# Outdoor Lampost causing tripped breaker



## kok328 (Feb 18, 2012)

A few weeks ago I had a breaker that would trip a few minutes after being reset.  This was in a house I was working on.  I took amp readings on the circuit and it was no where near 15 amps (around 1-2 amps maybe).
I found the problem to be two outdoor lamp post on a light switch to be the culprit.  I changed the breaker to eliminate a weak/bad breaker.  Inside the lamp post I found a wirenut had fallen off but, didn't make sense that the breaker did not trip immediately upon reset, indicating a dead short so I checked all connections to make sure they were tight.  After replacing the wire nut and checking all connections and verifying the photo-eye wiring, everything seemed to work fine and lasted for 2-1/2 weeks.  Today I got a call that the problem has occurred again.  However, after all I did to correct the problem, I'm not sure what to check next.
Any ideas where to begin/continue troubleshooting?


----------



## JoeD (Feb 19, 2012)

Did it rain recently?

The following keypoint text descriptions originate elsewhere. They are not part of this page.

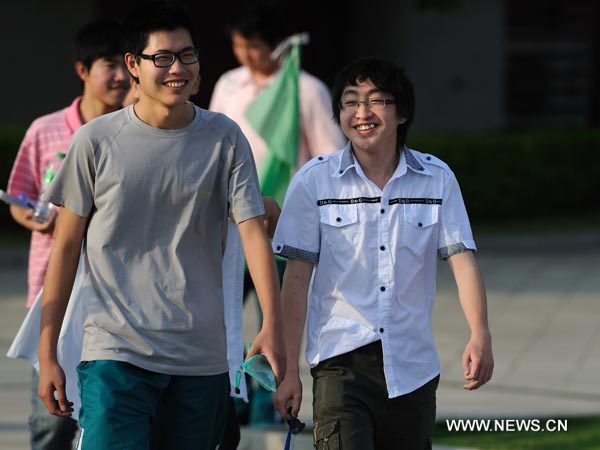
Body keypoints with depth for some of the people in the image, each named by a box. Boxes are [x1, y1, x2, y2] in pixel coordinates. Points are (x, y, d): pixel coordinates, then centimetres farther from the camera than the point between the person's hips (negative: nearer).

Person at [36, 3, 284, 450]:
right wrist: (47, 354, 2)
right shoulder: (96, 141, 0)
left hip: (201, 359, 2)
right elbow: (66, 246, 5)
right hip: (116, 353, -2)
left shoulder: (225, 139, 3)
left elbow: (252, 231, -3)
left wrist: (272, 324, -18)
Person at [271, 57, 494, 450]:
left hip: (414, 369, 2)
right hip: (341, 362, -2)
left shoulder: (437, 179, 4)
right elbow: (297, 277, 0)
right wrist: (289, 370, -3)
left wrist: (480, 336, -19)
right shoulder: (314, 181, 0)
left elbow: (461, 257, -3)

Could be a bad underground cable that is shorting out.


----------



## kok328 (Feb 20, 2012)

I replaced the photo-eye and bulb when I did the original repairs.  Today I found that the new bulb had burned out.  The photo-eye was not new so I suspected that this was the culprit.  After reinstalling a new bulb and photo-eye, I discovered I no longer had power to the lamp post.  I just took this post off the circuit and the breaker seems to be holding.  I found about a 3ft. section of underground wire that was not buried and they ran it up under some concrete into the interior wall of the garage.  At this point, I believe your correct that the wire has gone bad (somehow) but, I have to wait for the ground to thaw before I can replace it.  Thanks for the tip.


----------